(Records contained in a dataset)

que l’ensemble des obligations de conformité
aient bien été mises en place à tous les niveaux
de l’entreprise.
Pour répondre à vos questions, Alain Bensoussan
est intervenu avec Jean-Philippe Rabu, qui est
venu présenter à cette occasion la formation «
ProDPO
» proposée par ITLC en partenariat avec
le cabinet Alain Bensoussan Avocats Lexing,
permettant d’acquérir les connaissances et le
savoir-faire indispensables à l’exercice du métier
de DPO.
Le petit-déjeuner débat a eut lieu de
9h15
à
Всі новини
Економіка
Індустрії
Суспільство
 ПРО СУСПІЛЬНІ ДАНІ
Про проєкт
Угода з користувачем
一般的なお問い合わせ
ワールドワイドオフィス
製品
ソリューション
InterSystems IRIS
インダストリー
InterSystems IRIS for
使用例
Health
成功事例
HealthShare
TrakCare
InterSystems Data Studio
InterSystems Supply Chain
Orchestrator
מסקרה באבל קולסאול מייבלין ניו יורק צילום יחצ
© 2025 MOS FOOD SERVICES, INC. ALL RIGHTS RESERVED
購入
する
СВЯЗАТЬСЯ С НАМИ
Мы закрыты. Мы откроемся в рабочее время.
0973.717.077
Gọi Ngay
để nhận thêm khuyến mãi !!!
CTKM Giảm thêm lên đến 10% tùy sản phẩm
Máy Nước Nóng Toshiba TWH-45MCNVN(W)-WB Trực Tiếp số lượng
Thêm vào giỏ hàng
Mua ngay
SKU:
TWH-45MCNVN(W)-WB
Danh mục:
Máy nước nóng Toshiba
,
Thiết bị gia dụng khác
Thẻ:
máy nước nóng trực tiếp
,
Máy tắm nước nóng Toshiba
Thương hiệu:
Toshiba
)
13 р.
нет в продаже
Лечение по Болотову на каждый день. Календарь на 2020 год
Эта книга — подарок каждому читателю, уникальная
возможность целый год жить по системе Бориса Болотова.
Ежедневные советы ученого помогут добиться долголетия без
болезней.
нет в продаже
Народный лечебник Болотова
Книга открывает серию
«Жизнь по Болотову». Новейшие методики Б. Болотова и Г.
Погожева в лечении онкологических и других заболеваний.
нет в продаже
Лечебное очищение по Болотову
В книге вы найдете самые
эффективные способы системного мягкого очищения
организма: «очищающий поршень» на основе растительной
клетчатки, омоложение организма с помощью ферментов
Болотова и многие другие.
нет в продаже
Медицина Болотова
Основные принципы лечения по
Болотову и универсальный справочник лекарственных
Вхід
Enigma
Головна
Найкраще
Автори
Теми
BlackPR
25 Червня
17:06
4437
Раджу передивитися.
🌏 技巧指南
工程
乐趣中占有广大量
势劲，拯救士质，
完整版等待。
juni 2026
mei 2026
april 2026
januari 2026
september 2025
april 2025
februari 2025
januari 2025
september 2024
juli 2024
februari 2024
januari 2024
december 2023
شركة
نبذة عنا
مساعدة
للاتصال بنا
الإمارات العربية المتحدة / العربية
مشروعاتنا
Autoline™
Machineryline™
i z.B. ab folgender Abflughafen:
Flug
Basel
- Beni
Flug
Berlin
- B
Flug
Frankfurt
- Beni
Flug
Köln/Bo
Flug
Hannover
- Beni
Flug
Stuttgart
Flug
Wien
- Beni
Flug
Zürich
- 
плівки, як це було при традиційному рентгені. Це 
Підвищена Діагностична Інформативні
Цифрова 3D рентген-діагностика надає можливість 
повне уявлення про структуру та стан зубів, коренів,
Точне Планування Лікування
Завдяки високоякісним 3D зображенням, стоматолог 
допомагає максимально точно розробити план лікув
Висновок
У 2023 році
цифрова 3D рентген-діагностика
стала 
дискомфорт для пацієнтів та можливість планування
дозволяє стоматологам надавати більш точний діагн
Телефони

# Activity
The whole of the data must be given again, exactly as shown.

# Answer to the exercise
que l’ensemble des obligations de conformité
aient bien été mises en place à tous les niveaux
de l’entreprise.
Pour répondre à vos questions, Alain Bensoussan
est intervenu avec Jean-Philippe Rabu, qui est
venu présenter à cette occasion la formation «
ProDPO
» proposée par ITLC en partenariat avec
le cabinet Alain Bensoussan Avocats Lexing,
permettant d’acquérir les connaissances et le
savoir-faire indispensables à l’exercice du métier
de DPO.
Le petit-déjeuner débat a eut lieu de
9h15
à
Всі новини
Економіка
Індустрії
Суспільство
 ПРО СУСПІЛЬНІ ДАНІ
Про проєкт
Угода з користувачем
一般的なお問い合わせ
ワールドワイドオフィス
製品
ソリューション
InterSystems IRIS
インダストリー
InterSystems IRIS for
使用例
Health
成功事例
HealthShare
TrakCare
InterSystems Data Studio
InterSystems Supply Chain
Orchestrator
מסקרה באבל קולסאול מייבלין ניו יורק צילום יחצ
© 2025 MOS FOOD SERVICES, INC. ALL RIGHTS RESERVED
購入
する
СВЯЗАТЬСЯ С НАМИ
Мы закрыты. Мы откроемся в рабочее время.
0973.717.077
Gọi Ngay
để nhận thêm khuyến mãi !!!
CTKM Giảm thêm lên đến 10% tùy sản phẩm
Máy Nước Nóng Toshiba TWH-45MCNVN(W)-WB Trực Tiếp số lượng
Thêm vào giỏ hàng
Mua ngay
SKU:
TWH-45MCNVN(W)-WB
Danh mục:
Máy nước nóng Toshiba
,
Thiết bị gia dụng khác
Thẻ:
máy nước nóng trực tiếp
,
Máy tắm nước nóng Toshiba
Thương hiệu:
Toshiba
)
13 р.
нет в продаже
Лечение по Болотову на каждый день. Календарь на 2020 год
Эта книга — подарок каждому читателю, уникальная
возможность целый год жить по системе Бориса Болотова.
Ежедневные советы ученого помогут добиться долголетия без
болезней.
нет в продаже
Народный лечебник Болотова
Книга открывает серию
«Жизнь по Болотову». Новейшие методики Б. Болотова и Г.
Погожева в лечении онкологических и других заболеваний.
нет в продаже
Лечебное очищение по Болотову
В книге вы найдете самые
эффективные способы системного мягкого очищения
организма: «очищающий поршень» на основе растительной
клетчатки, омоложение организма с помощью ферментов
Болотова и многие другие.
нет в продаже
Медицина Болотова
Основные принципы лечения по
Болотову и универсальный справочник лекарственных
Вхід
Enigma
Головна
Найкраще
Автори
Теми
BlackPR
25 Червня
17:06
4437
Раджу передивитися.
🌏 技巧指南
工程
乐趣中占有广大量
势劲，拯救士质，
完整版等待。
juni 2026
mei 2026
april 2026
januari 2026
september 2025
april 2025
februari 2025
januari 2025
september 2024
juli 2024
februari 2024
januari 2024
december 2023
شركة
نبذة عنا
مساعدة
للاتصال بنا
الإمارات العربية المتحدة / العربية
مشروعاتنا
Autoline™
Machineryline™
i z.B. ab folgender Abflughafen:
Flug
Basel
- Beni
Flug
Berlin
- B
Flug
Frankfurt
- Beni
Flug
Köln/Bo
Flug
Hannover
- Beni
Flug
Stuttgart
Flug
Wien
- Beni
Flug
Zürich
- 
плівки, як це було при традиційному рентгені. Це 
Підвищена Діагностична Інформативні
Цифрова 3D рентген-діагностика надає можливість 
повне уявлення про структуру та стан зубів, коренів,
Точне Планування Лікування
Завдяки високоякісним 3D зображенням, стоматолог 
допомагає максимально точно розробити план лікув
Висновок
У 2023 році
цифрова 3D рентген-діагностика
стала 
дискомфорт для пацієнтів та можливість планування
дозволяє стоматологам надавати більш точний діагн
Телефони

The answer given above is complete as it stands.